=== Begin Enclosure ===

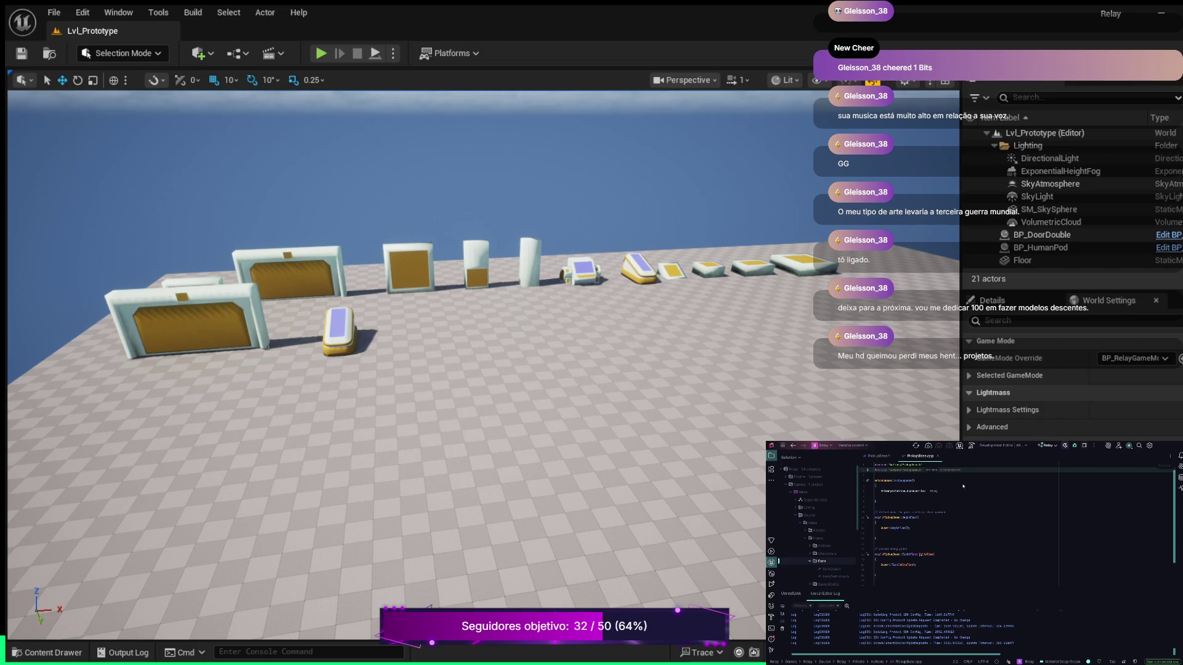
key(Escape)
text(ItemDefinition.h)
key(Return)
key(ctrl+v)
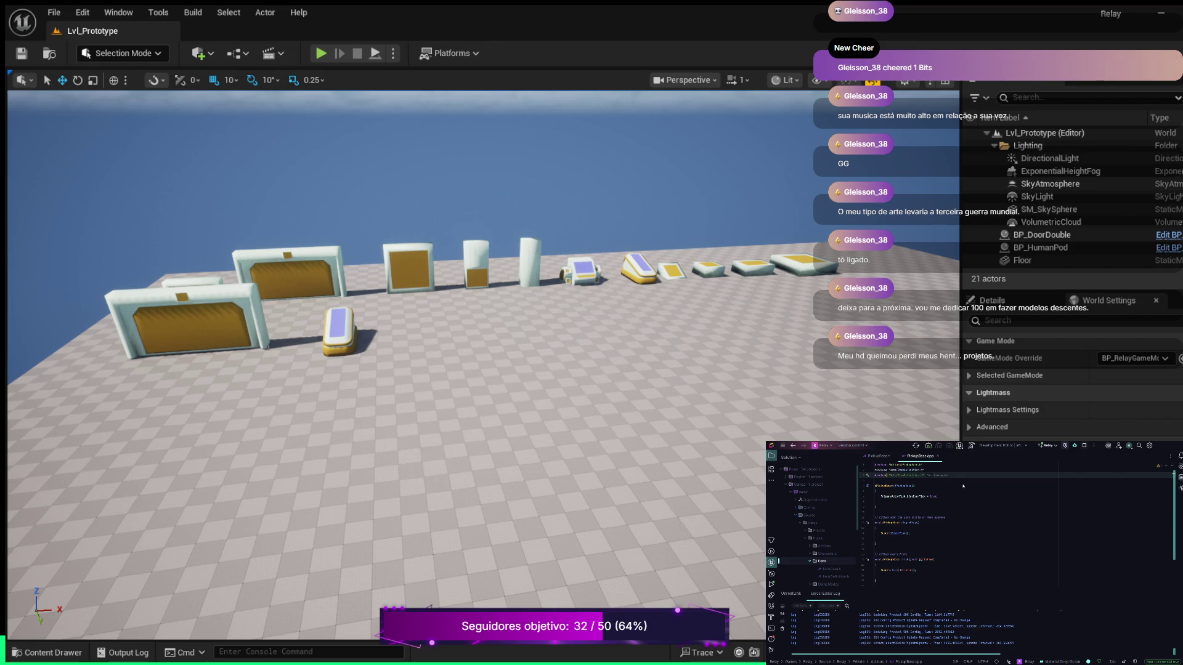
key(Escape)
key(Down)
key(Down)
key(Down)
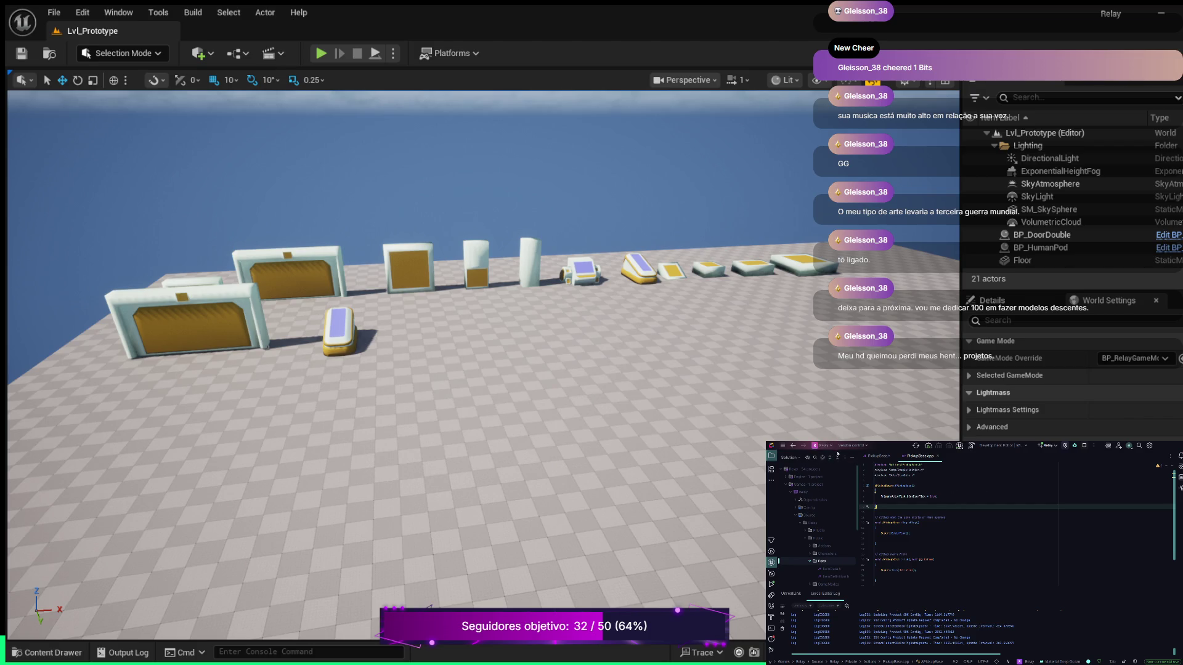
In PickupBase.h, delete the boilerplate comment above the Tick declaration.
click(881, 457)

=== End Enclosure ===
=== Begin Enclosure ===

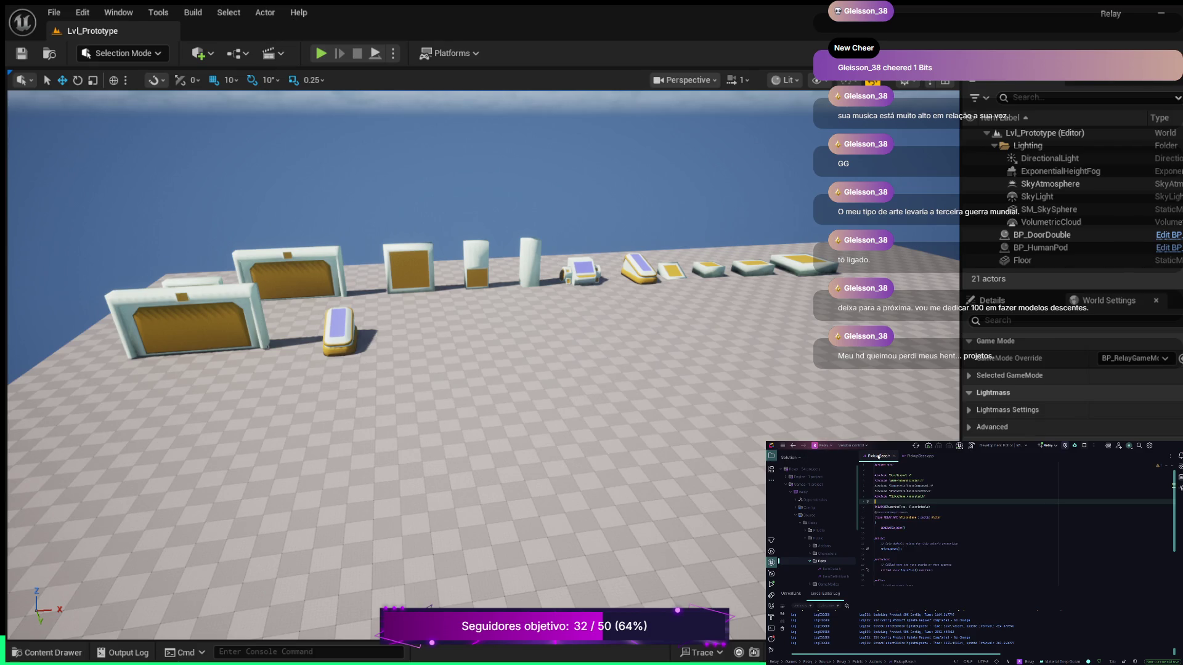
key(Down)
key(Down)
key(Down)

=== End Enclosure ===

▸ **PROBLEM REQUIREMENTS**
In the records above, find the line with "key(Return)" and the line with "click(881, 457)", then restate word for word only those two lines and all lines between, omitting pictures.

▸ **EXPECTED OUTPUT**
key(Return)
key(ctrl+v)
key(Escape)
key(Down)
key(Down)
key(Down)
In PickupBase.h, delete the boilerplate comment above the Tick declaration.
click(881, 457)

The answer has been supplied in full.